Stupid signs don’t start stupid
No one sets out to make a stupid sign. They appear when something’s gone wrong. A layout isn’t working. A temporary change wasn’t planned for. Or users keep asking the same question and staff get sick of answering it. So someone grabs a marker and fixes the problem—badly.
Sometimes it's a band-aid. Sometimes it's a warning shot. Either way, the message is clear: the system didn’t work on its own.
They’re trying to tell us something
These signs show us where:
Movement isn’t intuitive
Information isn’t timely
Decisions aren’t obvious
Design hasn’t kept up with change
They reveal frustration. Gaps. Broken feedback loops. And they often shift blame—making users feel at fault for not understanding a system that never made sense to begin with.


Some are funny. Most are tragic.
A “resting spot” label on a bench, as if we wouldn’t know.
A sign banning signs, with no sense of irony.
An unreadable grey-on-grey sky sign that probably cost $100k.
Funny? Sure. But behind the joke is wasted money, wasted time, and lost trust.
The problem isn’t the sign. It’s the system.
Bad signs often don’t need redesigning. They just need replacing—by something better than signs. Environments that communicate clearly through layout, flow, line of sight, material, and logic.
Smart signage is the last resort of a well-designed space.
If a user needs a sign to know where to go, how to behave, or what’s allowed, the space has already failed to tell them.
This isn’t just theory. Cities like Leeuwarden in the Netherlands have taken this seriously, removing more than 1,000 traffic signs—over 10% of all signage. Why? Because too many signs create noise, not clarity. National organisations estimate that about 20% of road signs in the Netherlands serve no real purpose. Instead of helping drivers, they overload them. By clearing the clutter, these cities are improving safety, reducing maintenance, and making public environments easier to understand. It also makes the remaining information more visible and effective—and saves councils real money on upkeep and replacement.
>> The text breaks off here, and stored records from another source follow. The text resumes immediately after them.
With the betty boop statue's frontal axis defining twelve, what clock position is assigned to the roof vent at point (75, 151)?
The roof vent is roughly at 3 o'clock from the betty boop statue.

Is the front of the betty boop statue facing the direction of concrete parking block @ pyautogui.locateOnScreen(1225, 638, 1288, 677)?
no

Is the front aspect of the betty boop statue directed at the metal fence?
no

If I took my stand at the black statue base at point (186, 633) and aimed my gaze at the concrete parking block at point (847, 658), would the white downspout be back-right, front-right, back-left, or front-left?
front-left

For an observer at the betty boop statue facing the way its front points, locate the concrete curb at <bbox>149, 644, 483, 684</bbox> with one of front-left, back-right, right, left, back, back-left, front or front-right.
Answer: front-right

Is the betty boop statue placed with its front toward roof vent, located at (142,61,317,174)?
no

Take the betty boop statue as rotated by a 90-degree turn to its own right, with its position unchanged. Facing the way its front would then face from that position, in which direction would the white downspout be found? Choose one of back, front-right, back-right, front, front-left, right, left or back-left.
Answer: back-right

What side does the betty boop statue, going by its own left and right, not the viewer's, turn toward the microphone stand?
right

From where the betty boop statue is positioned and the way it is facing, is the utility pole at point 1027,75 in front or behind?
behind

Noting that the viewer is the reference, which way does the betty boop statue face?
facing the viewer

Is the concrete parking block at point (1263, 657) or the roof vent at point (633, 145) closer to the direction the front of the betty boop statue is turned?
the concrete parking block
Fewer signs, better systems.
So what now?
Stupid signs are free lessons in what’s not working. I’ll keep collecting them—because they point to what needs fixing.
But the goal isn’t more or cleverer signs. It’s better environments. The kind where people just know what to do, where to go, and how to feel—without needing a label slapped on everything.
Let’s stop solving problems with signs.
Let’s design places that make sense in the first place.